Extract provided =
-------------------------

Spark SQL - Aggregate Functions
Spark SQL provides comprehensive aggregate functions that operate on grouped data. The fundamental pattern involves grouping rows by one or more columns and applying aggregate functions to compute...
Key Insights
- Spark SQL aggregate functions process groups of rows to compute single values, with built-in functions like
sum(),avg(),count(), andcollect_list()covering most analytical needs while custom UDAFs handle specialized logic. - Window functions extend aggregation capabilities by computing values across row partitions without collapsing groups, enabling running totals, rankings, and moving averages within the same result set.
- Performance optimization requires understanding partition skew, using appropriate aggregation strategies (partial vs. full), and leveraging Catalyst optimizer hints for complex multi-stage aggregations.

-------------------------

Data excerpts

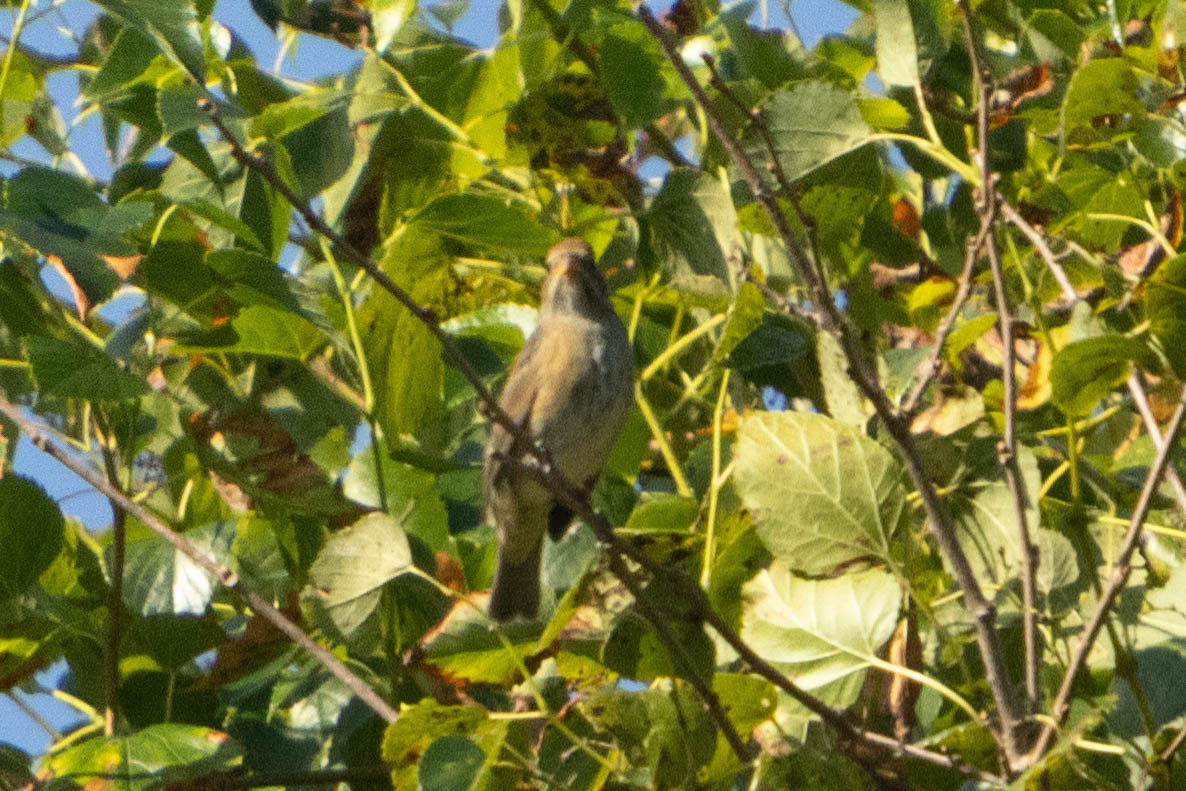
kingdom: Animalia
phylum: Chordata
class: Aves
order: Passeriformes
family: Cardinalidae
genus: Passerina
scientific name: Passerina cyanea
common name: Indigo bunting
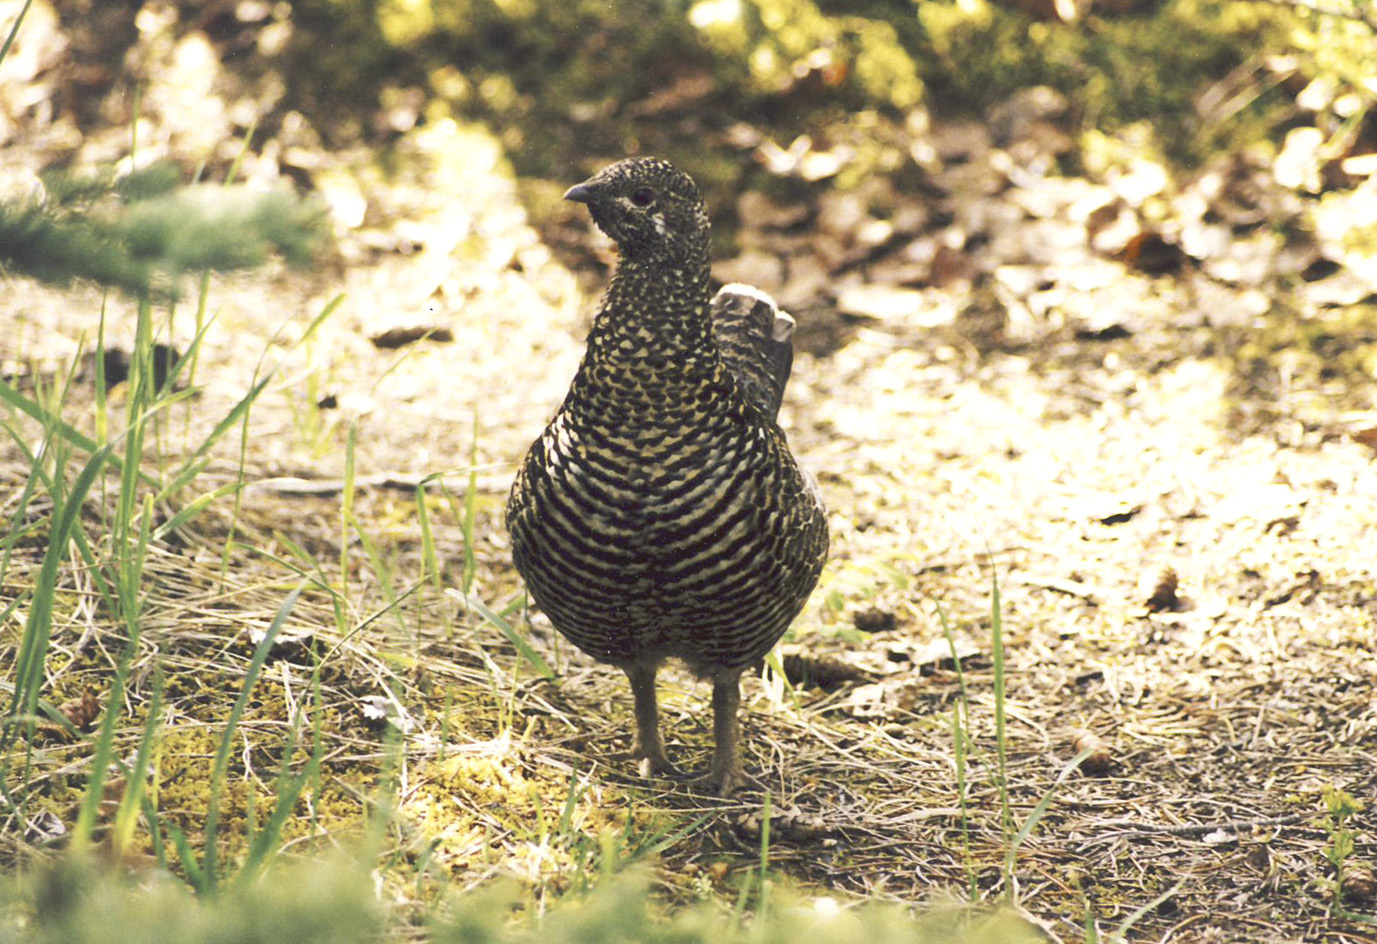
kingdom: Animalia
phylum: Chordata
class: Aves
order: Galliformes
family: Phasianidae
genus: Canachites
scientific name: Canachites canadensis
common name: Spruce grouse
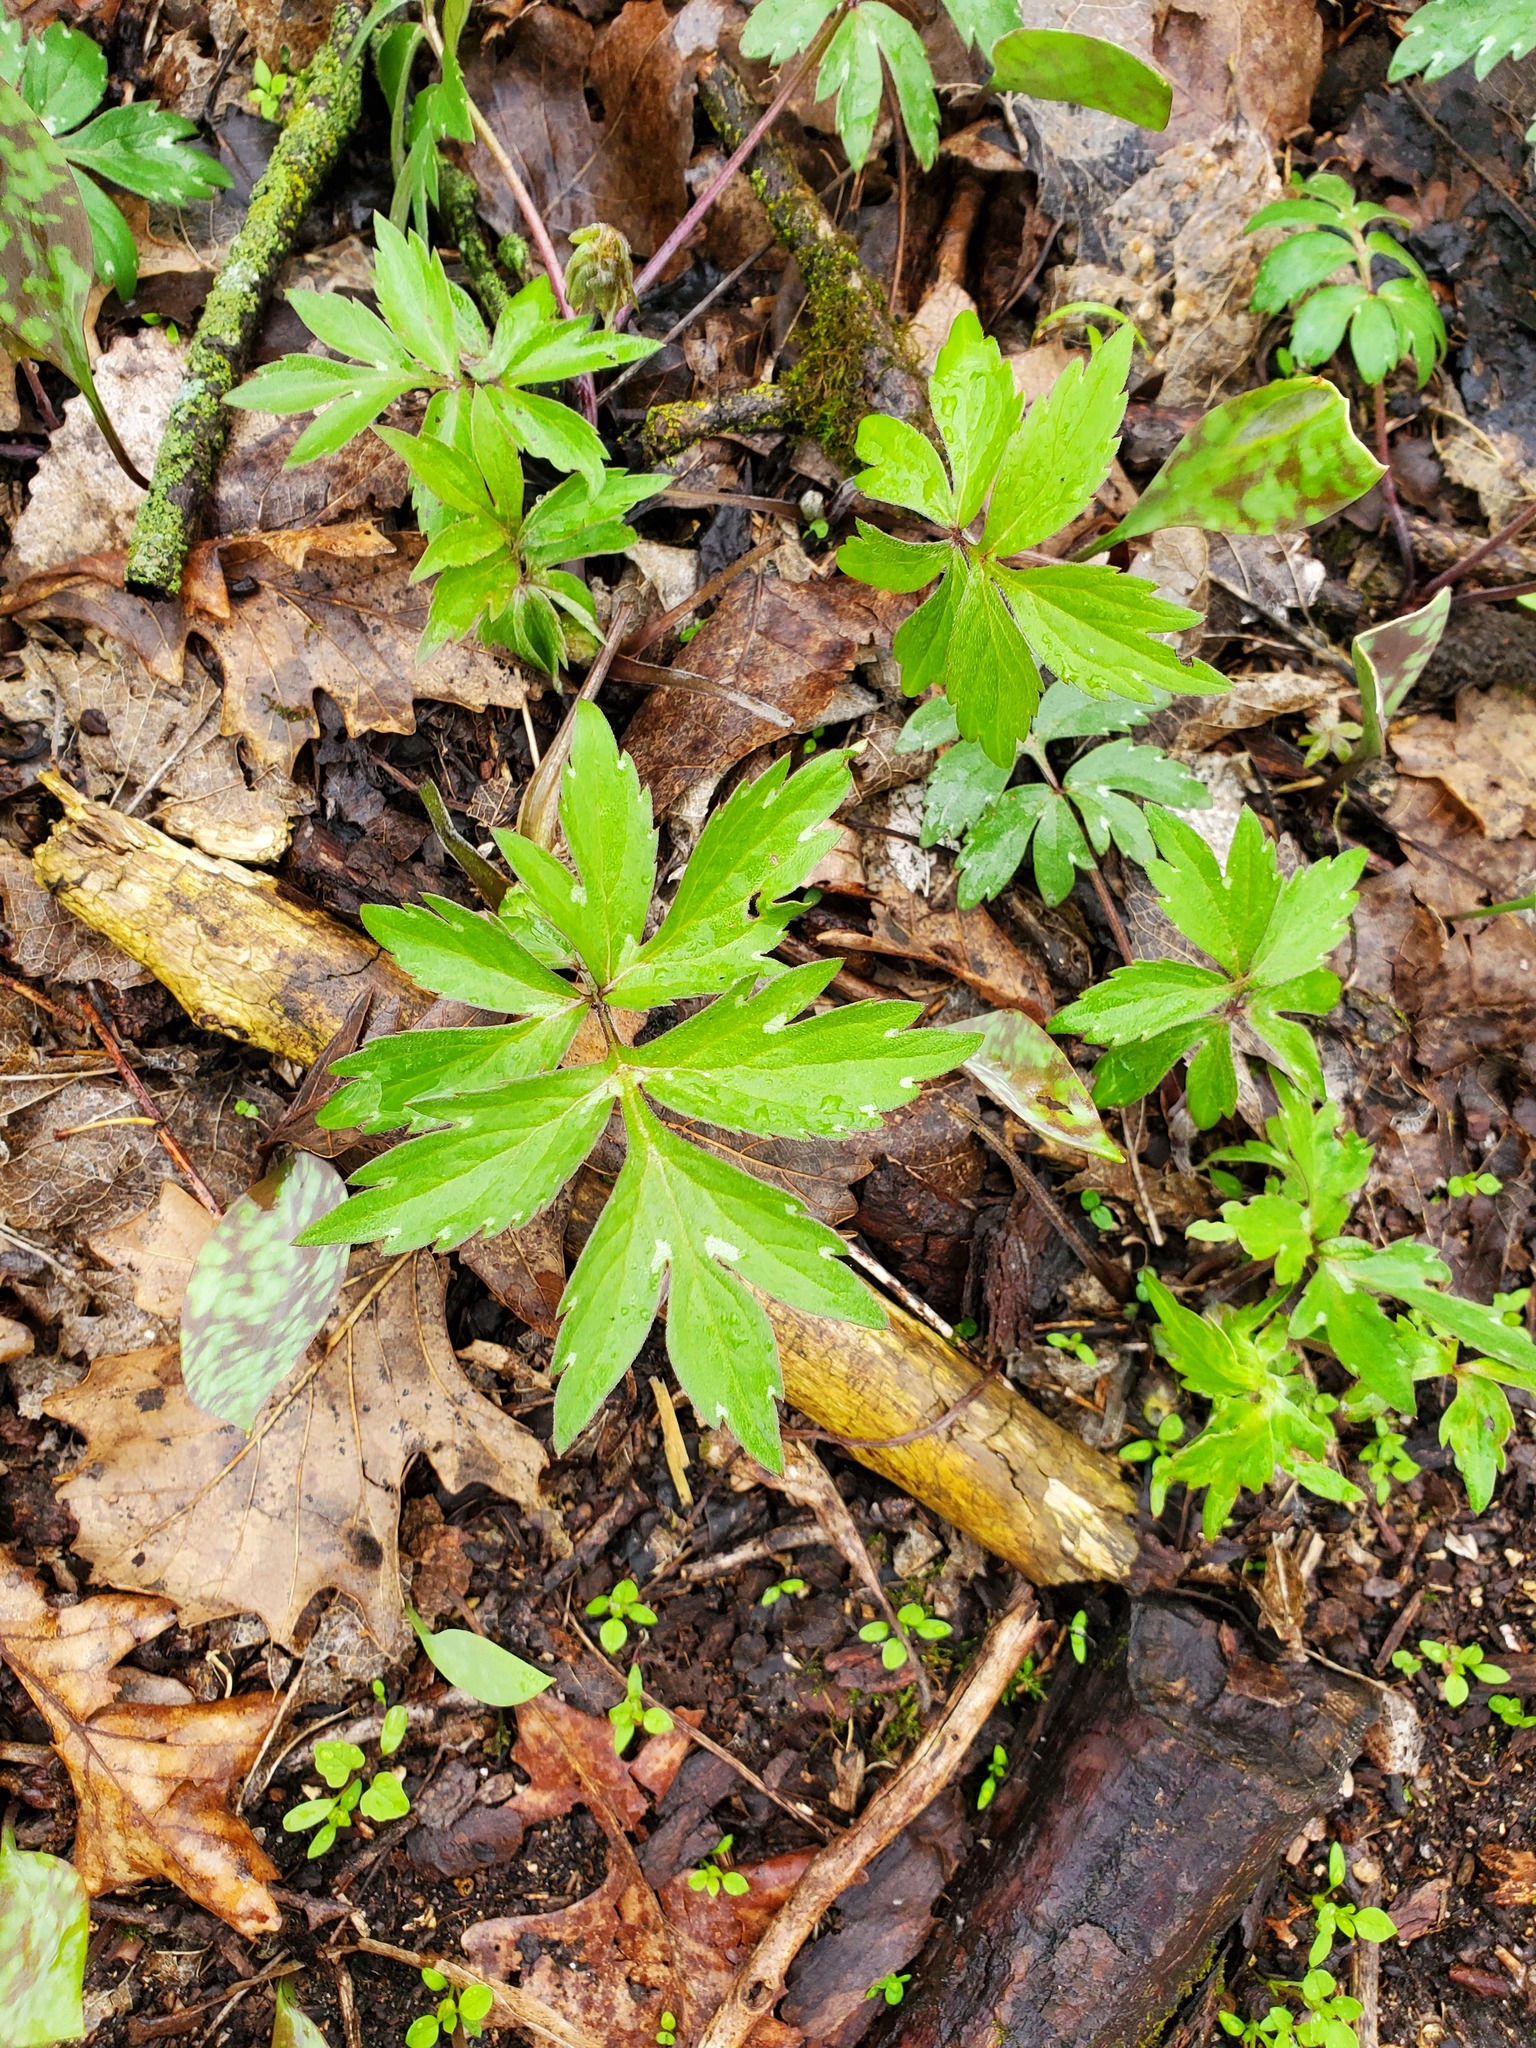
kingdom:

-------------------------

Your tasks =
• 1. According to the Spark SQL aggregate functions page, what three kinds of results do window functions make possible within the same result set?
• 2. Using the Spark SQL aggregate functions page, decide whether each statement agrees with it: (a) Window functions collapse groups when computing values across row partitions. (b) Custom UDAFs handle specialized logic. (c) Performance optimization requires understanding partition skew. For each, answer yes or no and quote the words that decide it.
• 3. Continue the Spark SQL aggregate functions page from its last line.

Outputs for the tasks =
• 1. Running totals, rankings, and moving averages.

• 2.
(a) No: "computing values across row partitions without collapsing groups"
(b) Yes: "custom UDAFs handle specialized logic"
(c) Yes: "Performance optimization requires understanding partition skew"

• 3.
Basic Aggregation Operations
Spark SQL provides comprehensive aggregate functions that operate on grouped data. The fundamental pattern involves grouping rows by one or more columns and applying aggregate functions to compute summary statistics.
from pyspark.sql import SparkSession
from pyspark.sql.functions import sum, avg, count, min, max, stddev
spark = SparkSession.builder.appName("aggregations").getOrCreate()
# Sample sales data
data = [
("2024-01-15", "Electronics", "Laptop", 1200, 2),
("2024-01-15", "Electronics", "Mouse", 25, 10),
("2024-01-16", "Clothing", "Shirt", 45, 5),
("2024-01-16", "Electronics", "Keyboard", 75, 3),
("2024-01-17", "Clothing", "Pants", 60, 4)
]
df = spark.createDataFrame(data, ["date", "category", "product", "price", "quantity"])
# Basic aggregation by category
category_stats = df.groupBy("category").agg(
sum("price").alias("total_price"),
avg("price").alias("avg_price"),
count("product").alias("product_count"),
min("quantity").alias("min_quantity"),
max("quantity").alias("max_quantity")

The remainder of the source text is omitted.